Game Galaxy charges $50 for the game system rental and $5 per game.

Electronic Emporium charges $25 for the game system rental and $10 per game.

Why Buy? doesn't charge for the game system rental, but charges $15 per game.

##### (a)

Complete Table 3.5.4.4.

Rental Company | Game System Rental Fee |
Rental Per Game | Equation |
---|---|---|---|

Game Galaxy | |||

Electronic Emporium | |||

Why Buy? |

##### (b)

Graph the equations. Estimate where each pair of lines intersects. Write the solutions as ordered pairs in Table 3.5.4.5.

Pair of Companies | Intersection Point |
---|---|

Game Galaxy and Electronic Emporium | |

Game Galaxy and Why Buy? | |

Electronic Emporium and Why Buy? |

##### (c)

Which game system rental company gives the best deal if who want to rent a small number of games (1 or 2 games)?

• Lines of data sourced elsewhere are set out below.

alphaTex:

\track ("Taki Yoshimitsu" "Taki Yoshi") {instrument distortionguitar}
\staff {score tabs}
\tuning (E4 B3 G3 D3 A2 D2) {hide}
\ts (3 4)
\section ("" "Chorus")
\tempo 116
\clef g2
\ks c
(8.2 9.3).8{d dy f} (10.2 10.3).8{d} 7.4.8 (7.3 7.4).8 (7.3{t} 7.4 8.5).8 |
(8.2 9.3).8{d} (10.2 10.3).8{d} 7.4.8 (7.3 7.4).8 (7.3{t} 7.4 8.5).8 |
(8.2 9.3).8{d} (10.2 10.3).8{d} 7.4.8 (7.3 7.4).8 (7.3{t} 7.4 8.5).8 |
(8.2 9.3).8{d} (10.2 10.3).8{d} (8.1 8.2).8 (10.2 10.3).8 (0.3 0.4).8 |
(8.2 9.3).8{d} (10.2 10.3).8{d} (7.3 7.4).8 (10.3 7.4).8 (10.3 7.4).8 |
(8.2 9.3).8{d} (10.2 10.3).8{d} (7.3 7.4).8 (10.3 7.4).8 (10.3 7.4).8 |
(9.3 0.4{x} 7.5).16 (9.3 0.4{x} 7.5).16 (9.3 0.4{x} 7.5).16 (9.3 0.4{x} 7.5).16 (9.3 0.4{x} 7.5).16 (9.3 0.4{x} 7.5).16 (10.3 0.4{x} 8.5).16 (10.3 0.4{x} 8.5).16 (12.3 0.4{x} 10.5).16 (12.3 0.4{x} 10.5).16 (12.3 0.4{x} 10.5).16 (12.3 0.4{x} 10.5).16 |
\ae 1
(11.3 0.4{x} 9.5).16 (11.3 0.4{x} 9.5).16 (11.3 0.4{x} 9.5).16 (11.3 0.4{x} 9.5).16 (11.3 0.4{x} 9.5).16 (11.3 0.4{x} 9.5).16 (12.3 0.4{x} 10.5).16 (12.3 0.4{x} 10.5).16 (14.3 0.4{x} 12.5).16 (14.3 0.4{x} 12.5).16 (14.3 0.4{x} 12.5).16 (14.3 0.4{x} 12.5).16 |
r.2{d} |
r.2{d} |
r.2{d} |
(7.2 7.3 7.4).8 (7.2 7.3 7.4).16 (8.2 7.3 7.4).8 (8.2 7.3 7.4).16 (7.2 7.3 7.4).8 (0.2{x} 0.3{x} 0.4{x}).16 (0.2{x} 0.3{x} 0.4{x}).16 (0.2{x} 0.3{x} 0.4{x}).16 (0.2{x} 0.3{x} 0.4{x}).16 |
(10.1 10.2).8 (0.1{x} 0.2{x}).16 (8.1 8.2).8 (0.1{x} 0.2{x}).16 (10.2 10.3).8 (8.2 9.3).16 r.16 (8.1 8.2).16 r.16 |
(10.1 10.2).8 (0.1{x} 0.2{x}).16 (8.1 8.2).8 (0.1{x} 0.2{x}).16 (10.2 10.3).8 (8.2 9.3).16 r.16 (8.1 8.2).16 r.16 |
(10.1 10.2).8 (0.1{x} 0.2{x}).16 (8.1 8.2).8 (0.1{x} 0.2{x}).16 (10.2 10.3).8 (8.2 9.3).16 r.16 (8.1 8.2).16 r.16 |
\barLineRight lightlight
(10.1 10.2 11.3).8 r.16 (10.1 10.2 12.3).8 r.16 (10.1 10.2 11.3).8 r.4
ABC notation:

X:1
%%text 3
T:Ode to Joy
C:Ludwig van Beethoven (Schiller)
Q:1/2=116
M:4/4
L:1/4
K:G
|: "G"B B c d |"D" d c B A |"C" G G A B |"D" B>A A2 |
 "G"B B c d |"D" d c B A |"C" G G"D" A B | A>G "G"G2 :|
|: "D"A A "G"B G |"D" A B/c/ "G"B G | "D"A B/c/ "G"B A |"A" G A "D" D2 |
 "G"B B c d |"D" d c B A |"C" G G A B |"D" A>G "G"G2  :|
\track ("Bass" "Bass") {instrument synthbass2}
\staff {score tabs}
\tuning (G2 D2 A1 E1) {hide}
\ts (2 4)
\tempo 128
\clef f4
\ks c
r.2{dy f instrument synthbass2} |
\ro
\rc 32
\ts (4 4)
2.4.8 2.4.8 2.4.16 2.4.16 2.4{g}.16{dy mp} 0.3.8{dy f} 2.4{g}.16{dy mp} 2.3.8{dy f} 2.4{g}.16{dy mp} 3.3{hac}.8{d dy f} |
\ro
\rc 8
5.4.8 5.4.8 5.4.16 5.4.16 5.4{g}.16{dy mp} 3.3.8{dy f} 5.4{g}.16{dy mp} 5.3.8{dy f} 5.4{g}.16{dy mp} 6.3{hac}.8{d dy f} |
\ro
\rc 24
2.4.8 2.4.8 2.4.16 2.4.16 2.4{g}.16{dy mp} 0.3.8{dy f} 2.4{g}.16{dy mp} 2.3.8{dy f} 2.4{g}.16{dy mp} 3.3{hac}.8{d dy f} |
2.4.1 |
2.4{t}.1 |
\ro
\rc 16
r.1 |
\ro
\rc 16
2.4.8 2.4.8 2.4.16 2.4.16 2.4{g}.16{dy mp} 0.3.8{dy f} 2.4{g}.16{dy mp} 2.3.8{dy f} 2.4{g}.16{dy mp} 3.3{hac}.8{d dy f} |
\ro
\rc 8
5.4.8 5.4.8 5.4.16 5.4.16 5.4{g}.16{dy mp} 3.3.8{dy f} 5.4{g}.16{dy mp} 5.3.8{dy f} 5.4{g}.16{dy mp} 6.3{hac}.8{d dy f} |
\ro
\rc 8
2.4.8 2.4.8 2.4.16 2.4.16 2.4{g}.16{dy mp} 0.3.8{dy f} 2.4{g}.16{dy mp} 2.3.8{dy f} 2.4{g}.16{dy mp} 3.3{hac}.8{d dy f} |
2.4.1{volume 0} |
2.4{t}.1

How do you know? Show your work.

##### (d)

Which game system rental company gives the best deal for people who want to rent more than 10 games? How do you know? Show your work.

##### (e)

Do any of the game system rental companies ever charge the same amount for the same number of games rented? (Note: Include the game system rental fee.)

If so, which companies and for what number of games? How much do they charge for this number of games?

##### (f)

Solve the system of equations algebraically for one pair of companies. List the companies. Show your work.